* _Aim of the task_
Reproduce the lines of the records below exactly, starting at the first line and ending at the line that contains "Văn bản của Đảng", with both ends included.

(Stored data)

········

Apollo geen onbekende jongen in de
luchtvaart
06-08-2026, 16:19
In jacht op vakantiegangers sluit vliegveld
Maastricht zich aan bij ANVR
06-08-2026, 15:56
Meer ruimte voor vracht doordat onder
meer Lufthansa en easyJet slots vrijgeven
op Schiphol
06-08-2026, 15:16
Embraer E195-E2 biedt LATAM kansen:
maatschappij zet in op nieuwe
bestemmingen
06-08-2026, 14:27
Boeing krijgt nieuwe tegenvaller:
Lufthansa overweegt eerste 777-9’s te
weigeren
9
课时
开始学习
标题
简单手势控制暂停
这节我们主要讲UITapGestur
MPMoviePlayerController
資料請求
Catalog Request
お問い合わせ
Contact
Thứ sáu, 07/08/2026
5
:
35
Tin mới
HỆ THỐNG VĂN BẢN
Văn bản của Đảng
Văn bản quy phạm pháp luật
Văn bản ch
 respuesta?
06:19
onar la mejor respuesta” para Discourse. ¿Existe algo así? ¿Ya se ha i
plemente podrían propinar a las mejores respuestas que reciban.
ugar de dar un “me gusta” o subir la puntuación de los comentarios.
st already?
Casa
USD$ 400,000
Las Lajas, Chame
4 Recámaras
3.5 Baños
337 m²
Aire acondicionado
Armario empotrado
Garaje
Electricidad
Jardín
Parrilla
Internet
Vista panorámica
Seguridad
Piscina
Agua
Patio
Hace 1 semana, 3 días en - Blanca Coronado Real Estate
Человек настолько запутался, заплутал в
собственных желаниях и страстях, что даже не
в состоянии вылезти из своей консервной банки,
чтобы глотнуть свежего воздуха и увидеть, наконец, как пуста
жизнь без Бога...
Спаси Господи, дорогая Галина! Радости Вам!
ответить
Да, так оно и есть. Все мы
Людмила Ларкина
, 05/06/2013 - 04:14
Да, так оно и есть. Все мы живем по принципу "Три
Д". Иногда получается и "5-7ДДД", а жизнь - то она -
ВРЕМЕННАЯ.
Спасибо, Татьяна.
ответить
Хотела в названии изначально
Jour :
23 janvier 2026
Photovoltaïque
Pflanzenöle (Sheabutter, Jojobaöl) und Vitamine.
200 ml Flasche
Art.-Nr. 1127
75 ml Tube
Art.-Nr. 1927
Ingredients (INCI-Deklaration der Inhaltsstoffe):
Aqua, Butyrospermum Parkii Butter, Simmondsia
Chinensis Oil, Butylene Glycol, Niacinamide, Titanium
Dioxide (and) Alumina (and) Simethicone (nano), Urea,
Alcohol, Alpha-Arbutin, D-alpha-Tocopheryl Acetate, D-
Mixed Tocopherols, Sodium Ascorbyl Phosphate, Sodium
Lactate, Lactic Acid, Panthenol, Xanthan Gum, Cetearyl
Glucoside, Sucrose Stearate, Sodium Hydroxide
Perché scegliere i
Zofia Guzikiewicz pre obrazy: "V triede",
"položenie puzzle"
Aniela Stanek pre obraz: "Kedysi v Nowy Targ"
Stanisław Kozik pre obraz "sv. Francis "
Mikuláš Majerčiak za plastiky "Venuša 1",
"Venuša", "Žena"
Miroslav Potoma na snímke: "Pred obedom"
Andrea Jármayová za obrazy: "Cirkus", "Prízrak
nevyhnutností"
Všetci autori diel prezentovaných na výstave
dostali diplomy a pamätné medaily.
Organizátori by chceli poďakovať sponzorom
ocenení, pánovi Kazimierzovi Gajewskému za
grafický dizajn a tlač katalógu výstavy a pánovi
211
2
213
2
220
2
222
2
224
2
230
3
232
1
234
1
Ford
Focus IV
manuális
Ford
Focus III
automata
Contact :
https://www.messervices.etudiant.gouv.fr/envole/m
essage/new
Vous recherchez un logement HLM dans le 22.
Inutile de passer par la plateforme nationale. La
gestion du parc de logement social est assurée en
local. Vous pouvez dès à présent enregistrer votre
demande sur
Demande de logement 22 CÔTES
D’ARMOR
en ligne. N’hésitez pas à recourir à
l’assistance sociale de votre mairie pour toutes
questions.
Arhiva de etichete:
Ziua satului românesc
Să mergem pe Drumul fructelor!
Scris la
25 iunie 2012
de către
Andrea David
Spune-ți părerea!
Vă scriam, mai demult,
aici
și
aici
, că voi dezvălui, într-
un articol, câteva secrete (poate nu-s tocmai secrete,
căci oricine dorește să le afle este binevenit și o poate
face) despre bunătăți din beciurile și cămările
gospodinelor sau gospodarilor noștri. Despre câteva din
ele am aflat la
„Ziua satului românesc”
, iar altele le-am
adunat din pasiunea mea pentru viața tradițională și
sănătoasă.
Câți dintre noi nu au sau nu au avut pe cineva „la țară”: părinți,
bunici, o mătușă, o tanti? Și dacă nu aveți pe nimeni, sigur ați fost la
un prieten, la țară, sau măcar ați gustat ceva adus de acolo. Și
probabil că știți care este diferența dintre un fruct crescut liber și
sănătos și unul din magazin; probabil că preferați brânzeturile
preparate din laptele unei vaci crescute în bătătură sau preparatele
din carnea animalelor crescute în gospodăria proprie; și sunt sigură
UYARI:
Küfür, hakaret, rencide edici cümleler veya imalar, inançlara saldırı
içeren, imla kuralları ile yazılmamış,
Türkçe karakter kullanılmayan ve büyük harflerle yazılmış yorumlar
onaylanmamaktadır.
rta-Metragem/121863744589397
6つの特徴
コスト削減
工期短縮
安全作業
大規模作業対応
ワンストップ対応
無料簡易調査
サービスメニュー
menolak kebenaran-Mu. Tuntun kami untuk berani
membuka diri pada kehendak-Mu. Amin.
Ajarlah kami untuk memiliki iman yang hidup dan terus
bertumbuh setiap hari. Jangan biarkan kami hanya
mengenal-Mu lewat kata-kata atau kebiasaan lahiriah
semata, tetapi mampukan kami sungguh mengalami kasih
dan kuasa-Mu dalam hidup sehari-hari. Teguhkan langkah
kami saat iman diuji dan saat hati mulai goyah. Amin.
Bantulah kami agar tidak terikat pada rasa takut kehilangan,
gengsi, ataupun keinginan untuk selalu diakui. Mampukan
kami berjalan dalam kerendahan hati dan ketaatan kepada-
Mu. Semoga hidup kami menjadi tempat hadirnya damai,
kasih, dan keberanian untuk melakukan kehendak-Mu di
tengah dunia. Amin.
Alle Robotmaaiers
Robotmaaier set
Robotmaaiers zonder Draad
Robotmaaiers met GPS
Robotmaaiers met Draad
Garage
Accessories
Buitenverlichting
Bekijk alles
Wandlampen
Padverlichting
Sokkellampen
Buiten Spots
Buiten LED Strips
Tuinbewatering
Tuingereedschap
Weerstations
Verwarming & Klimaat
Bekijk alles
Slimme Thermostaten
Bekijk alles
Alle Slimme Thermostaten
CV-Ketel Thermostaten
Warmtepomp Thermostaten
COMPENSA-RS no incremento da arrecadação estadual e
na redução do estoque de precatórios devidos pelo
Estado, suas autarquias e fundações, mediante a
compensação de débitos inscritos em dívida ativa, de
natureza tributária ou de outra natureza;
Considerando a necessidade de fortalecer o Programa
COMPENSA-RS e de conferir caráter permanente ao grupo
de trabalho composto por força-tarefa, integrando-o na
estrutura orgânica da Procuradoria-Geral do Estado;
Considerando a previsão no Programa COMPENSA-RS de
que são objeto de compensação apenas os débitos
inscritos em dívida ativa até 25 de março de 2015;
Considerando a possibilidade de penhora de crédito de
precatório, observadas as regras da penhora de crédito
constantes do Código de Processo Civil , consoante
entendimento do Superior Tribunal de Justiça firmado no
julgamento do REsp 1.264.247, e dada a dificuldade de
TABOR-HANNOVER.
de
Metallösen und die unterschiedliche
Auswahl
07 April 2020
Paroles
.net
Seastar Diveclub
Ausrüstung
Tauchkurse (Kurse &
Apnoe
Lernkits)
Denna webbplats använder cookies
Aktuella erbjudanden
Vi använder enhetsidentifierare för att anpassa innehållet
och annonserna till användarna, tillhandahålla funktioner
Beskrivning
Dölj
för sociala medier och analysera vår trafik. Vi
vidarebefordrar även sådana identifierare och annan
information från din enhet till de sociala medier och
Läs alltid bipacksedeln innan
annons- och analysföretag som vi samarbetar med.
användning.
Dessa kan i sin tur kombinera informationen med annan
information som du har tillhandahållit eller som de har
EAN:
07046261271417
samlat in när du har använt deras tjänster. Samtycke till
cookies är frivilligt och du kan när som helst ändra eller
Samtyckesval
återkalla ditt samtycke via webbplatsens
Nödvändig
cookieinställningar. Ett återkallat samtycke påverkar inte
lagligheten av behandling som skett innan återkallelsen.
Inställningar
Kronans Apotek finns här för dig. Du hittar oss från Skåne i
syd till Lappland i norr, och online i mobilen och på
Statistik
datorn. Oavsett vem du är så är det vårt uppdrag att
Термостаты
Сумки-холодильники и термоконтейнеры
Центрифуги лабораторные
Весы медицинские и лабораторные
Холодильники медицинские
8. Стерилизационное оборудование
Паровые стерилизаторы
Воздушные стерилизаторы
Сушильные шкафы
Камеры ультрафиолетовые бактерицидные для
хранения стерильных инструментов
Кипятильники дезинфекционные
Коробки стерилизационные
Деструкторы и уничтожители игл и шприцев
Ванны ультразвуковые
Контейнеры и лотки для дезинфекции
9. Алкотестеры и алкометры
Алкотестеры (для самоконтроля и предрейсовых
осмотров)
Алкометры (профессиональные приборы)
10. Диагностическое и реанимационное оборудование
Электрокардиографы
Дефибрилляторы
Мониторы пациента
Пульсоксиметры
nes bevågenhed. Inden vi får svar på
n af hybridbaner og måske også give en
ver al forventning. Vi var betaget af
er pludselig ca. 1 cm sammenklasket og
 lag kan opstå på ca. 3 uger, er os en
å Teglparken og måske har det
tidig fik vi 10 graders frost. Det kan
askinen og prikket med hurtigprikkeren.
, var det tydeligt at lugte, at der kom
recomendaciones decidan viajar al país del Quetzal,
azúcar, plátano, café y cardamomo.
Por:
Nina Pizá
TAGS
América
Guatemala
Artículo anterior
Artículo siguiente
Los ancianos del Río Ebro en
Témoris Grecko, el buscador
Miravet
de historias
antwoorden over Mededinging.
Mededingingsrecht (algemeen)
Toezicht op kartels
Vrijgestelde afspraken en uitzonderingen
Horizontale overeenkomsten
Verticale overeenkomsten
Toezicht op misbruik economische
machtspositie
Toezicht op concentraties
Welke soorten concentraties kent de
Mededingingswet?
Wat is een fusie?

········

* _Finished task_
Apollo geen onbekende jongen in de
luchtvaart
06-08-2026, 16:19
In jacht op vakantiegangers sluit vliegveld
Maastricht zich aan bij ANVR
06-08-2026, 15:56
Meer ruimte voor vracht doordat onder
meer Lufthansa en easyJet slots vrijgeven
op Schiphol
06-08-2026, 15:16
Embraer E195-E2 biedt LATAM kansen:
maatschappij zet in op nieuwe
bestemmingen
06-08-2026, 14:27
Boeing krijgt nieuwe tegenvaller:
Lufthansa overweegt eerste 777-9’s te
weigeren
9
课时
开始学习
标题
简单手势控制暂停
这节我们主要讲UITapGestur
MPMoviePlayerController
資料請求
Catalog Request
お問い合わせ
Contact
Thứ sáu, 07/08/2026
5
:
35
Tin mới
HỆ THỐNG VĂN BẢN
Văn bản của Đảng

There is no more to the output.